* _Short task 1_
Transcribe the part of the book review starting with "From a holistic" and going on through "several case studies.".

* _Document extract_
►
Reviewed by Pietro Maffettone, Durham University


It is fair to say that the 2008 financial crisis has attracted a great deal of academic interest. Explanations of its causes range from deficient regulatory structures, to conflicts of interest, economic imbalances due to trade and capital liberalization, and the increased reliance on access to credit as a panacea for the deterioration of middle-income families' balance sheets (see Davies, 2010 for an accessible overview).

Concerns over the ethical problems raised by the crisis have also abounded: tales of greed, impropriety, and moral hazard have dominated news programs and parliamentary hearings. However, proper philosophical interventions into the debate have been limited (of course there are exceptions; see, for example, Lomasky, 2010). Boudewijn de Bruin's excellent book is thus a welcome addition to the literature on the crisis. His analysis adds a new twist to the ethical appraisal of the Great Recession: incompetence and the associated lack of epistemic virtue may have been, de Bruin suggests, the worst ethical failings in the financial services industry and, to some extent, one that can also be imputed to consumers themselves.

From a holistic point of view, the book's main achievement is to highlight the role and relevance of epistemic virtues in financial markets. The book's contribution can also be broken down into several constituent parts. Firstly, it deepens the link between ethics and epistemology. Secondly, it applies virtue epistemology to the world of business organizations and market participants (including consumers). Thirdly, it enhances our understanding of the role that virtue ethics can have when it comes to collective agents. Fourthly, it joins together, in an innovative way, the ethical evaluation of the crisis with a concern for the explanation of the crisis itself. Finally, the book draws on the author's longstanding interest in financial markets and provides an empirically informed piece of applied philosophy through the analysis of several case studies.

De Bruin starts from what we can call a minimalist account of the ethical obligations of corporations and a broadly libertarian pro-economic freedom normative view. The first is compatible with Milton Friedman's famous slogan that the role of business in society is to generate profits for its shareholders. The second starting point highlights the importance of freedom of choice in promoting personal responsibility and implies a strong commitment in favour of economic liberalization.
◄
* _Short task 2_
Rewrite the entries below, starting with the line with "I have included a photograph of a watch" and going on through the end of the entries, changing "watch" to "wristwatch" and keeping everything else the same. Leave the pictures out.

* _Stored data_
►
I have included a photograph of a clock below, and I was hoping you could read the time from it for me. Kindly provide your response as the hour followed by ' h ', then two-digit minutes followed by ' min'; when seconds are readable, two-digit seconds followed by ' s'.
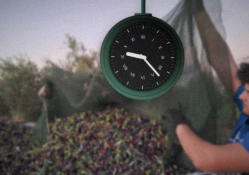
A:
9 h 23 min
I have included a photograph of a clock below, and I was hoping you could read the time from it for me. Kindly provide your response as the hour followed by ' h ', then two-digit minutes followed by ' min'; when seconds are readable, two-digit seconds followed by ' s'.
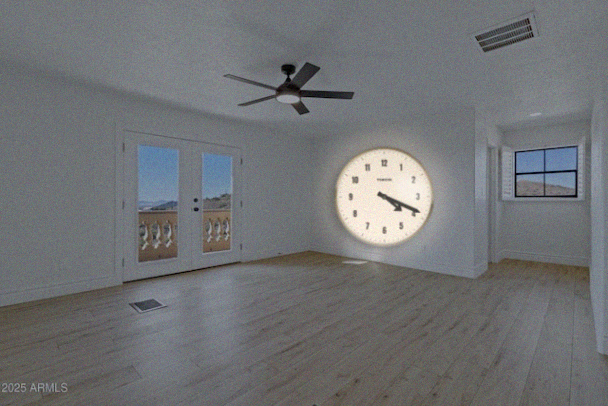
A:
4 h 19 min
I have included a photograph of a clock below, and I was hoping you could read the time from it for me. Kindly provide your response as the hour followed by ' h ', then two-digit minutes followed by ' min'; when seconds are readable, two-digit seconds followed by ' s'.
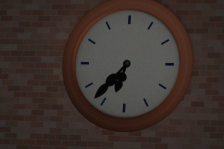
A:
6 h 37 min
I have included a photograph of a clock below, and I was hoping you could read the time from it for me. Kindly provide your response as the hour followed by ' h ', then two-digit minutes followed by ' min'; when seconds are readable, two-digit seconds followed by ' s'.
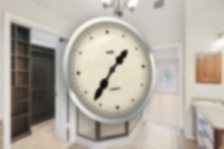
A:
1 h 37 min
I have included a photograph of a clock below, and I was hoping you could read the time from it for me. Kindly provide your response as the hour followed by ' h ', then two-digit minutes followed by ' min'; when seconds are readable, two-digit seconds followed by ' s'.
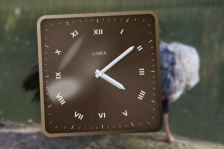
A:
4 h 09 min
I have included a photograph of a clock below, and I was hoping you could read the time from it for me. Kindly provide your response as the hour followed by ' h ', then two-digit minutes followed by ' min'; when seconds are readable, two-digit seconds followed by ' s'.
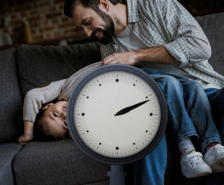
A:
2 h 11 min
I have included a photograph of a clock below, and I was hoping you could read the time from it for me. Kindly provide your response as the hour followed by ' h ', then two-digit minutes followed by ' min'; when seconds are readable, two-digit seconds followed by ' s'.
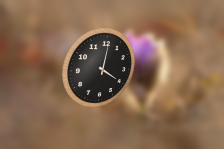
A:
4 h 01 min
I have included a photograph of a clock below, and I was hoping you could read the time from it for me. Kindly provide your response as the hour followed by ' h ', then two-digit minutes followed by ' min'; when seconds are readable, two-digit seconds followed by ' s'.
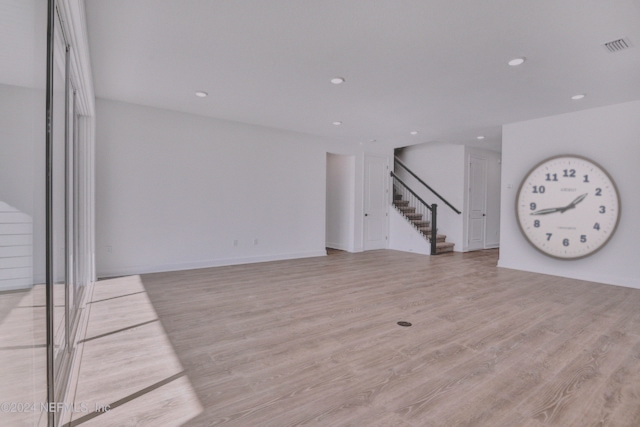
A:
1 h 43 min
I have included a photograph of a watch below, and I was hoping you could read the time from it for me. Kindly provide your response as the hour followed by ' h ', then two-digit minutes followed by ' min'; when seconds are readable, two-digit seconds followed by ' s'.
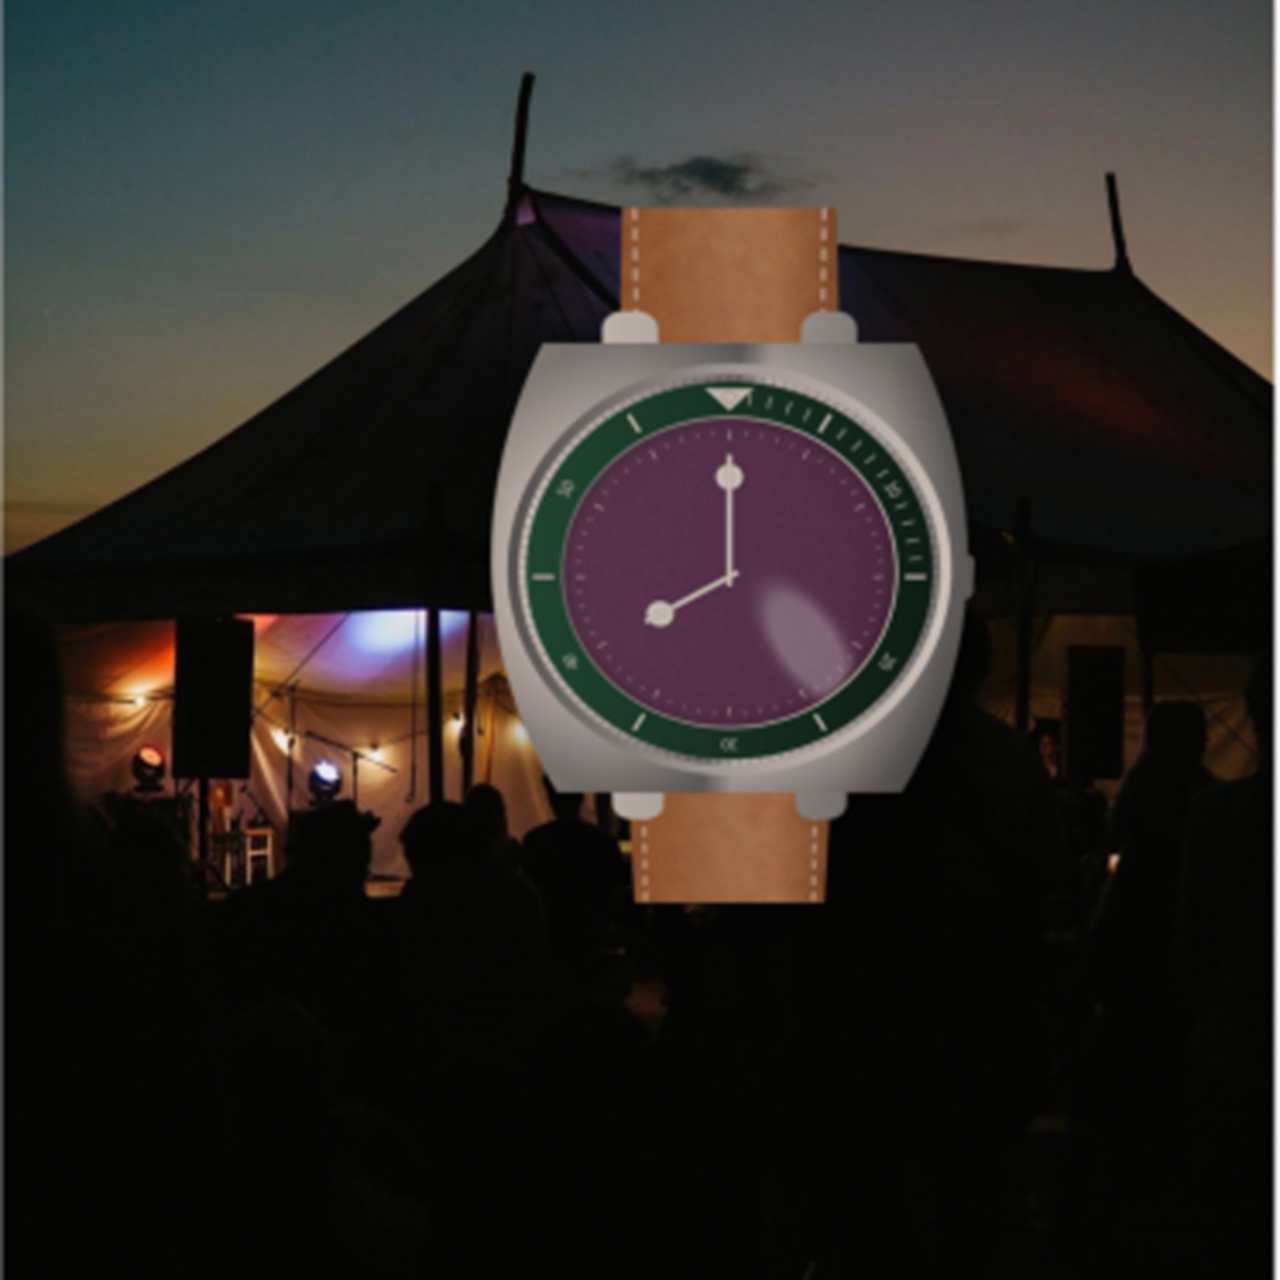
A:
◄
* _Written reply 1_
From a holistic point of view, the book's main achievement is to highlight the role and relevance of epistemic virtues in financial markets. The book's contribution can also be broken down into several constituent parts. Firstly, it deepens the link between ethics and epistemology. Secondly, it applies virtue epistemology to the world of business organizations and market participants (including consumers). Thirdly, it enhances our understanding of the role that virtue ethics can have when it comes to collective agents. Fourthly, it joins together, in an innovative way, the ethical evaluation of the crisis with a concern for the explanation of the crisis itself. Finally, the book draws on the author's longstanding interest in financial markets and provides an empirically informed piece of applied philosophy through the analysis of several case studies.

* _Written reply 2_
I have included a photograph of a wristwatch below, and I was hoping you could read the time from it for me. Kindly provide your response as the hour followed by ' h ', then two-digit minutes followed by ' min'; when seconds are readable, two-digit seconds followed by ' s'.
A:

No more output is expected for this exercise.